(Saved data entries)

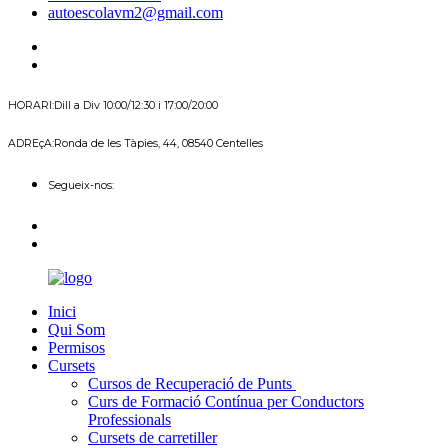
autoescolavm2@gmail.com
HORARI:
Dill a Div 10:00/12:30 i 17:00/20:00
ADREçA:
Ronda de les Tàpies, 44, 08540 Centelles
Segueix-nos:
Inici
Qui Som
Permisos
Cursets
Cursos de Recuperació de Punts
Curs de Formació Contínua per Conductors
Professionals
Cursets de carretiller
...
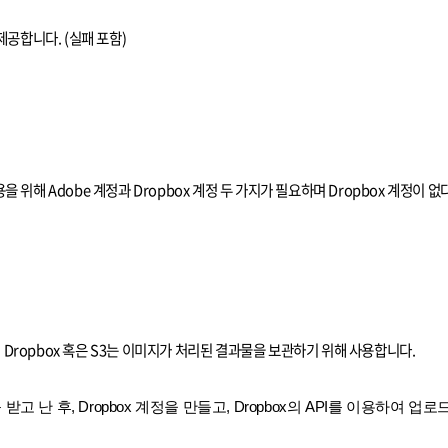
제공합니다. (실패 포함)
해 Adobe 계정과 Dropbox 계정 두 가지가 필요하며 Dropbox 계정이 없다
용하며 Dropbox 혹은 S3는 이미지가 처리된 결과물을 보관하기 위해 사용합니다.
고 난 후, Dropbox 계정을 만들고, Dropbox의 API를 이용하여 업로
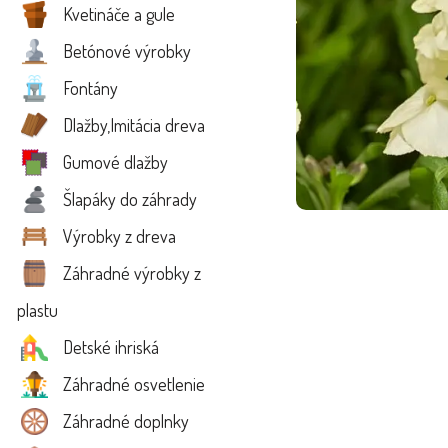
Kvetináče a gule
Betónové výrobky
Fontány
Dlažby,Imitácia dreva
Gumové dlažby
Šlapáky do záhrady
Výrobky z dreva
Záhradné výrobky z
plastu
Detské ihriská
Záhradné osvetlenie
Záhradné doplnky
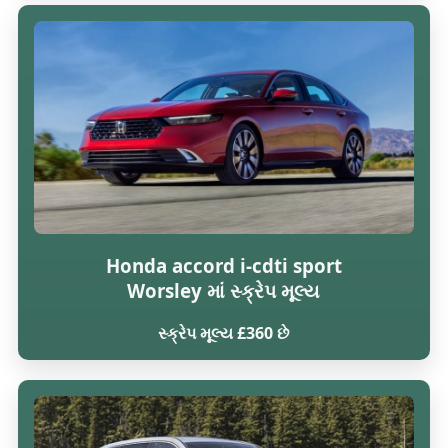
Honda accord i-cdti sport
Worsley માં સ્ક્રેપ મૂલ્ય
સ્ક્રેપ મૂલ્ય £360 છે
---
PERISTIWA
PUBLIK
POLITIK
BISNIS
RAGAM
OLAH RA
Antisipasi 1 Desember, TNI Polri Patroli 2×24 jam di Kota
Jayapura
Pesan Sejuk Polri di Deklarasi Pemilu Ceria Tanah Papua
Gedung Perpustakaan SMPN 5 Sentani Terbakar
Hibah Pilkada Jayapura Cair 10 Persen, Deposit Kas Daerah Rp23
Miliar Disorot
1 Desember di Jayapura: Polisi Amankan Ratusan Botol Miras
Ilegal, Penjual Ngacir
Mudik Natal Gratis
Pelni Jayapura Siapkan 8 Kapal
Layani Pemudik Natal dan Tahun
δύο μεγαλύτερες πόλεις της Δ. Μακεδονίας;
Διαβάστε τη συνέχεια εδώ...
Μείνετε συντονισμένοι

Job item:
Reproduce each line above that contains "dreva".

Task result:
Dlažby,Imitácia dreva
Výrobky z dreva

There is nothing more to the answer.